▸ Page excerpt:
-=-=-

Shahzad’s explosive device appears to have been odd, and amateurish. Yet the Taliban’s basic field manual has two chapters on explosives and addresses everything from the correct creation of detonators to the exact chemical compositions required for homemade bombs.

It’s possible that Shahzad was not able to obtain the necessary components for a better bomb, due to federal restrictions. It’s also possible that worldwide counterterrorism efforts are having an effect.

“This may suggest we are moving from the ‘A’ team in recruits to the ‘B’ team or even the ‘C’ team,” says William Martel, an associate professor of international security studies at the Tufts University Fletcher School of International Affairs.

There is still much to be learned about the Times Square incident, in which Shahzad’s vehicle bomb smoked and burned, but did not explode.

-=-=-

▸ Study material:
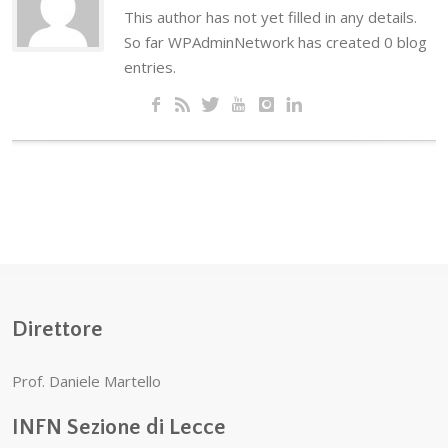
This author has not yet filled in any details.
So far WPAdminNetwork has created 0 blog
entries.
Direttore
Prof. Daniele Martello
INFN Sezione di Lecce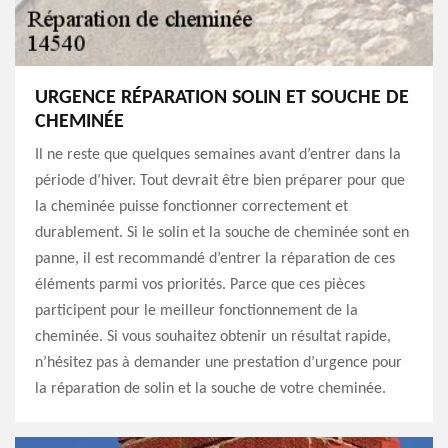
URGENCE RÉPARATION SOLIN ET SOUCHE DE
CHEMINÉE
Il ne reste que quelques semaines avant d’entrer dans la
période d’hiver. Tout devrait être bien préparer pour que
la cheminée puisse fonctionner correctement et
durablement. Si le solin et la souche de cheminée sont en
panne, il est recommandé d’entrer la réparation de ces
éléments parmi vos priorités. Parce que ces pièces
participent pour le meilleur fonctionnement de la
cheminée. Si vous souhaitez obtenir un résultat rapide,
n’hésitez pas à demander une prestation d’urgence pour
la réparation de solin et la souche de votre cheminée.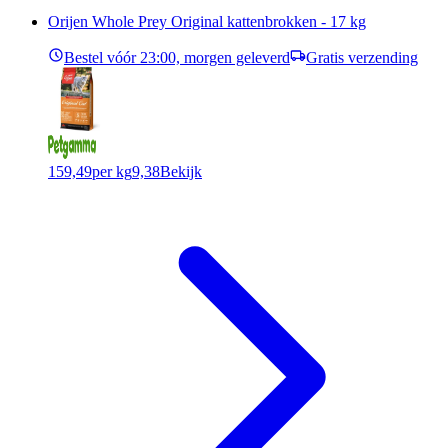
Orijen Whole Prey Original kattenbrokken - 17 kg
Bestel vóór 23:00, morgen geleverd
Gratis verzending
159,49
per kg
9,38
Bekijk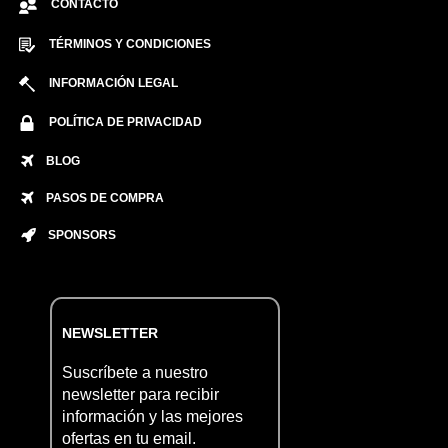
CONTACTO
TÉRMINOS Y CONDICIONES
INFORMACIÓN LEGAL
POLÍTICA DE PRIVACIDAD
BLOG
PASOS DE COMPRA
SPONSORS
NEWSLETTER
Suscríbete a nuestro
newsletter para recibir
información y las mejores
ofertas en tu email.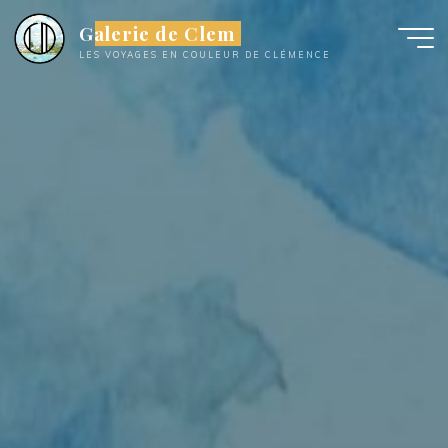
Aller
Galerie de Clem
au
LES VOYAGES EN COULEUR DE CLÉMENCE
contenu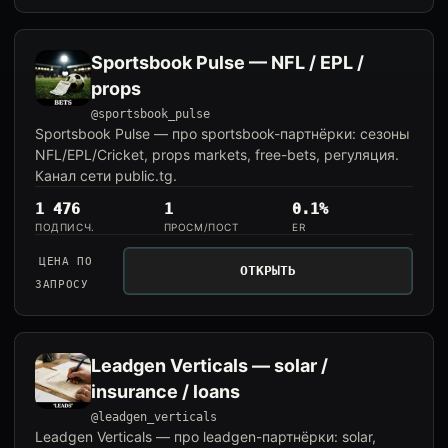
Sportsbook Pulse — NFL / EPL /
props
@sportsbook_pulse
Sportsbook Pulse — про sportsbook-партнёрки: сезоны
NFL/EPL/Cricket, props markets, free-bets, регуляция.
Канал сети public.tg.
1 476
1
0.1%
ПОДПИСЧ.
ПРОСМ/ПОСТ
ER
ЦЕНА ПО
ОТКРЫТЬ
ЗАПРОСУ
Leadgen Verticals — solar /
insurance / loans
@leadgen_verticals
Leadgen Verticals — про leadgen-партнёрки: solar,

-=-=-

▸ Requirement: According to the excerpt about the Times Square bomb, how many chapters on explosives does the Taliban's basic field manual have?

▸ Exercise response: Two chapters.